There will be 63 rotations, because the 64th rotation is just the original vector. I don’t think unrolling the loop for 64 times is a good choice. The main calculation is non-trivial and the resulting code would be too long.
This pseudocode shows how I currently get this done, through shared memory:
// suppose blockDim = 64
__shared__ float v[64];
// coalesced read from global memory
v[tid] = vec[tid];
__syncthreads();
float a[64];
for rot = 0 to 63:
// broadcast from shared memory
for i = 0 to 63:
a[i] = v[i];
// do some really complicated operations with data and a
// here += is only for demostration
for i = 0 to 63:
data[i] += a[i];
__syncthreads();
// each block reads in v with an offset, no bank conflict
int index = (tid + 63) % 64;
float x = v[index];
__syncthreads();
// then writes back
v[tid] = x;
__syncthreads();
Question: Is it possible to rotate more efficiently?
–
Actually, to reduce register pressure, a vector can even be split to 2 or even more threads.

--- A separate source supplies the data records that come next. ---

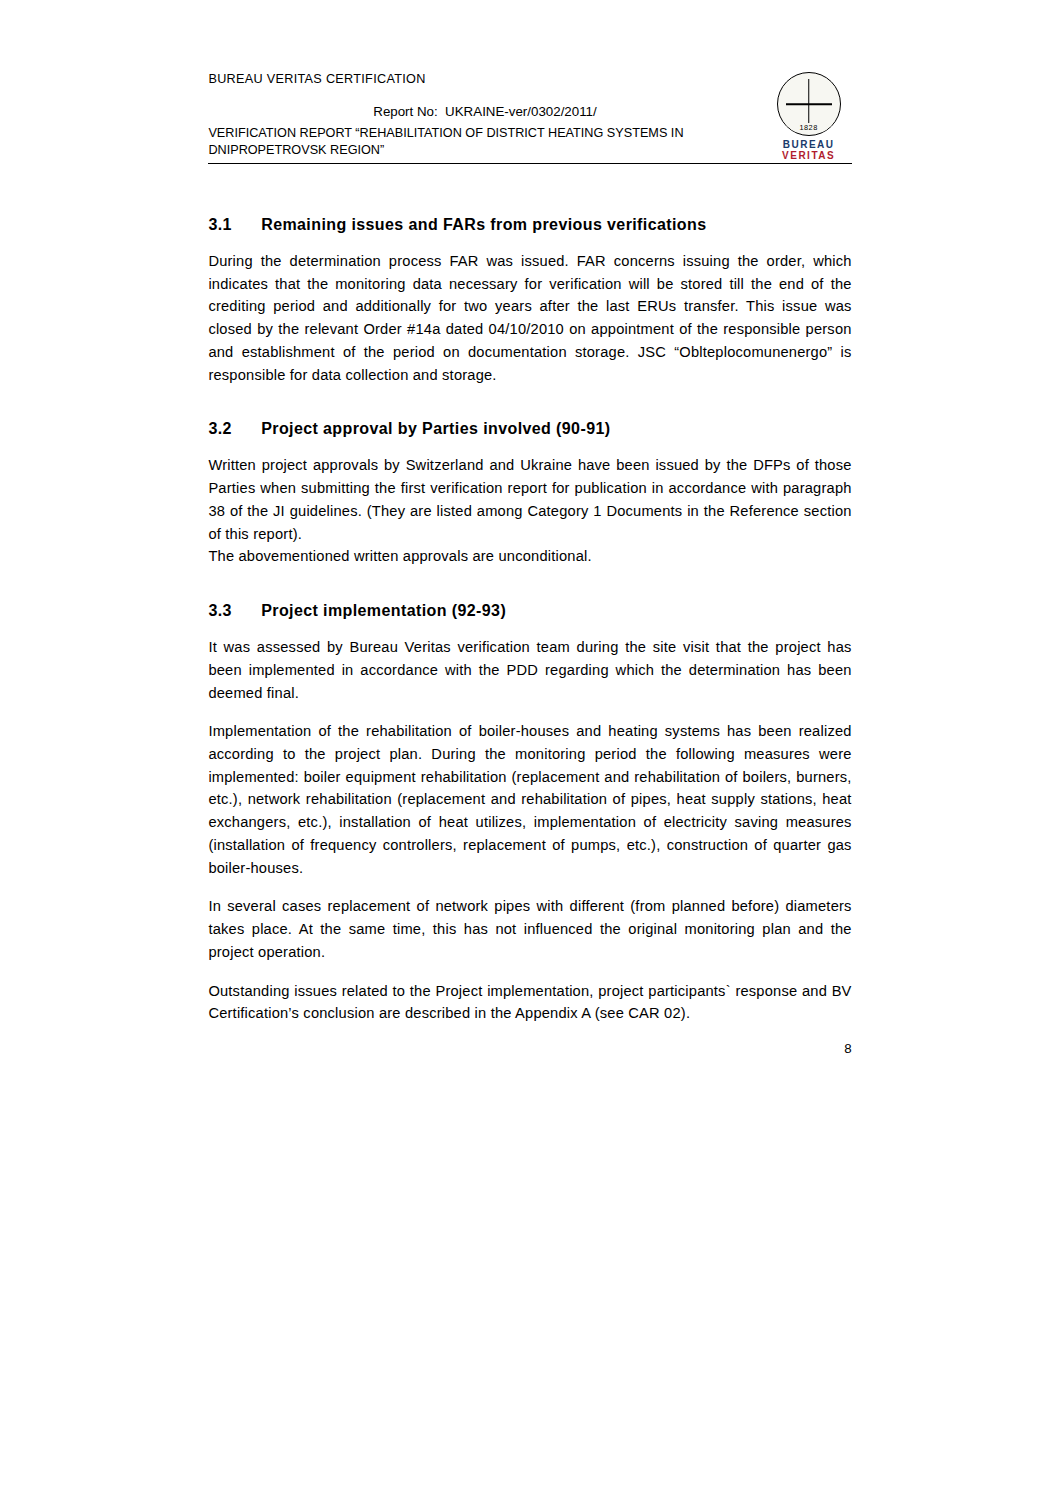BUREAU VERITAS CERTIFICATION
1828
BUREAU
VERITAS
Report No: UKRAINE-ver/0302/2011/
VERIFICATION REPORT “REHABILITATION OF DISTRICT HEATING SYSTEMS IN DNIPROPETROVSK REGION”
3.1 Remaining issues and FARs from previous verifications
During the determination process FAR was issued. FAR concerns issuing the order, which indicates that the monitoring data necessary for verification will be stored till the end of the crediting period and additionally for two years after the last ERUs transfer. This issue was closed by the relevant Order #14a dated 04/10/2010 on appointment of the responsible person and establishment of the period on documentation storage. JSC “Oblteplocomunenergo” is responsible for data collection and storage.
3.2 Project approval by Parties involved (90-91)
Written project approvals by Switzerland and Ukraine have been issued by the DFPs of those Parties when submitting the first verification report for publication in accordance with paragraph 38 of the JI guidelines. (They are listed among Category 1 Documents in the Reference section of this report).
The abovementioned written approvals are unconditional.
3.3 Project implementation (92-93)
It was assessed by Bureau Veritas verification team during the site visit that the project has been implemented in accordance with the PDD regarding which the determination has been deemed final.
Implementation of the rehabilitation of boiler-houses and heating systems has been realized according to the project plan. During the monitoring period the following measures were implemented: boiler equipment rehabilitation (replacement and rehabilitation of boilers, burners, etc.), network rehabilitation (replacement and rehabilitation of pipes, heat supply stations, heat exchangers, etc.), installation of heat utilizes, implementation of electricity saving measures (installation of frequency controllers, replacement of pumps, etc.), construction of quarter gas boiler-houses.
In several cases replacement of network pipes with different (from planned before) diameters takes place. At the same time, this has not influenced the original monitoring plan and the project operation.
Outstanding issues related to the Project implementation, project participants` response and BV Certification’s conclusion are described in the Appendix A (see CAR 02).
8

For example, two neighboring threads have the same copy of a vector (v0…v63):
thread 0: v0 v1 v2 … v31
thread 1: v32 v33 … v63
thread 2: v0 v1 v2 … v31
thread 3: v32 v33 … v63
Rotate registers among two threads:
thread 0: v63 v0 … v30
thread 1: v31 v32 … v62
thread 2: v63 v0 … v30
thread 3: v31 v32 … v62
And in my application, the vector dimension is around 128, and the rotation is a varied one. I use Maxwell cards.